I was at Sabine ATV this new years playing around in the beaver pond, while 30 other people decided to just watch and not join me, and I hit a hole sideways and my snorkel was about half an inch from going under so I decided to relocate it and extend it. 

Before: 
 
 

After: 
 
 
 

I was going to do the dual risers but I only had a 3 inch file and saw from a multi tool to cut my plastics because my dremel stopped working, so I decided to just do one. What do you guys think?


----------



## Shrek (Oct 4, 2011)

Looks good! Make sure you don't hit the gas in reverse while standing!! You'll be eating PVC if u do!


----------



## Polaris425 (Dec 16, 2004)

Or let your tshirt get too close! Looks good though. Good job!


----------



## gatorboi (May 22, 2011)

Polaris425 said:


> Or let your tshirt get too close! Looks good though. Good job!

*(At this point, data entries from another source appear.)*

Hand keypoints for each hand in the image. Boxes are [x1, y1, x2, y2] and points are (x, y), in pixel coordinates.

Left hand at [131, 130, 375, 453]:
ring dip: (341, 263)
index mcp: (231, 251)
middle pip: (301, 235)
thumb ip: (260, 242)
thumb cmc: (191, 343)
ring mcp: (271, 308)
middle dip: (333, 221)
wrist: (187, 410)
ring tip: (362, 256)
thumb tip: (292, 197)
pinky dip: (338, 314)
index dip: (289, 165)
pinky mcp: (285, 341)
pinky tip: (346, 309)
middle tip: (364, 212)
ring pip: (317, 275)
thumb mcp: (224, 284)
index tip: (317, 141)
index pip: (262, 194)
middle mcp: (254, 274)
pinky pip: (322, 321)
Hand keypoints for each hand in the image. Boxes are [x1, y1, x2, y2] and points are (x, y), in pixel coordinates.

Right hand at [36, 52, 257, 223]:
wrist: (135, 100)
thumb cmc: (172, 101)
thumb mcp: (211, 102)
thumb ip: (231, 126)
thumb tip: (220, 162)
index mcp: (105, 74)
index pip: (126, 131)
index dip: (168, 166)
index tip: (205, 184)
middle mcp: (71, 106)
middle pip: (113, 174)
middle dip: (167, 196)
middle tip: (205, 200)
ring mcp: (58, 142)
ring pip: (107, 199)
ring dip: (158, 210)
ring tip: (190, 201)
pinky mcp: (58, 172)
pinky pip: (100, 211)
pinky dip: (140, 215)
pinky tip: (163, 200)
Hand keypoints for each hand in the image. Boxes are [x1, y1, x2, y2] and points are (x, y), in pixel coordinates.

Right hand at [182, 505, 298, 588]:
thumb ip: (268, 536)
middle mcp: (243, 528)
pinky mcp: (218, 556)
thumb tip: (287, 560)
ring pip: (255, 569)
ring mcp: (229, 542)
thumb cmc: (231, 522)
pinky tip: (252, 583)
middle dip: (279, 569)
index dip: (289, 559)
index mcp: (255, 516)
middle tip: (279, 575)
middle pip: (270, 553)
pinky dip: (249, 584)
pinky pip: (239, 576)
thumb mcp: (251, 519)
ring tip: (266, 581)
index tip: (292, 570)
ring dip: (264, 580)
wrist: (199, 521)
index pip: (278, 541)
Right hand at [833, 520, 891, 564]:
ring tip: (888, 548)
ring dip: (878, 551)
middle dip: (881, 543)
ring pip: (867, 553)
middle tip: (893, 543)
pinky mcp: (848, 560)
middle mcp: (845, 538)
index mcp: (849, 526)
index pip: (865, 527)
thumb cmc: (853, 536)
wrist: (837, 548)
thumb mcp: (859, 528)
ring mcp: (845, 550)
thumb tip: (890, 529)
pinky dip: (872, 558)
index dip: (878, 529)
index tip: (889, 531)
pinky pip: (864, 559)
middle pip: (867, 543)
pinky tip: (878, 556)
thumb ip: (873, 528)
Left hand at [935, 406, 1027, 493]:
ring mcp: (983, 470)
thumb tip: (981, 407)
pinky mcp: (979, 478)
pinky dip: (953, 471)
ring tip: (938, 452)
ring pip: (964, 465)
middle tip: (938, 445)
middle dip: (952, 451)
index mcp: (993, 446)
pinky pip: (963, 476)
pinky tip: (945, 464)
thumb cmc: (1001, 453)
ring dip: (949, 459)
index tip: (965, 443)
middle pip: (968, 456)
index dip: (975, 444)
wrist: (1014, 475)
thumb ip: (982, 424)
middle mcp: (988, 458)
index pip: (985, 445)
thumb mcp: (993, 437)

I thought about this when I decided to change it. I seen the way other bikes had this set up but they used a 90 coming out first and that put the pipe a lot closer to the rider standing up. I seen how instead of using a 90 they did a 45 and it stood straight up and I didn't want that. So I got a 60 that way it slanted forward some but not to the extent that it was to close to me.


----------



## Polaris425 (Dec 16, 2004)

Cool. Just keep an eye on it when standing up during a water wheelie. Even w/ my low-profile tops they would still suck my t-shirt tail in if I wasn't careful.


----------



## gatorboi (May 22, 2011)

Yea I try not to wheelie to much. For one it takes dumping my clutch to do it on ground and two in the water I try to ride slow just in case. I'm not good at riding the deep stuff because my balance is horrible, but with all this rain here lately the park was flooded and I got a lot of practice at it.


----------



## Col_Sanders (May 16, 2010)

Do you ever wash that thing?  lol

Looks good. I like the snorkels in the center because it gives my fat *** a little more time to save it when I fall in a hole under water. lol

We're going to Burkeville Saturday. I'm probably not taking the Brute though. Got the RZR set up for trails/hauling ***.


----------



## gatorboi (May 22, 2011)

lol I sprayed it off. I get the underside and all the important stuff clean then the plastic just gets sprayed. I have to use a car wash so it cost lots of money to get it clean the way i'd like to. I'd like to go this weekend but I think I have to work and I'm saving a little bit up for exhaust and possibly a GR. Next time I think I'll be able to ride is the 28th, by then I'll have my exhaust and this axle boot fixed.


----------



## Col_Sanders (May 16, 2010)

I was just screwin with ya. 

I wouldnt be riding this weekend but I retorqued my transmission bolts on the RZR and want to see if that fixed the leak. If not I'm taking it to the dealer next week while I still have a warranty.


----------



## rdtj (Jan 20, 2012)

thats awesome snorkel thats how i did mine


----------



## TheMudEnthusiast (Jan 24, 2012)

looks great, now you shouldn't have trouble when you have to lean to the side


----------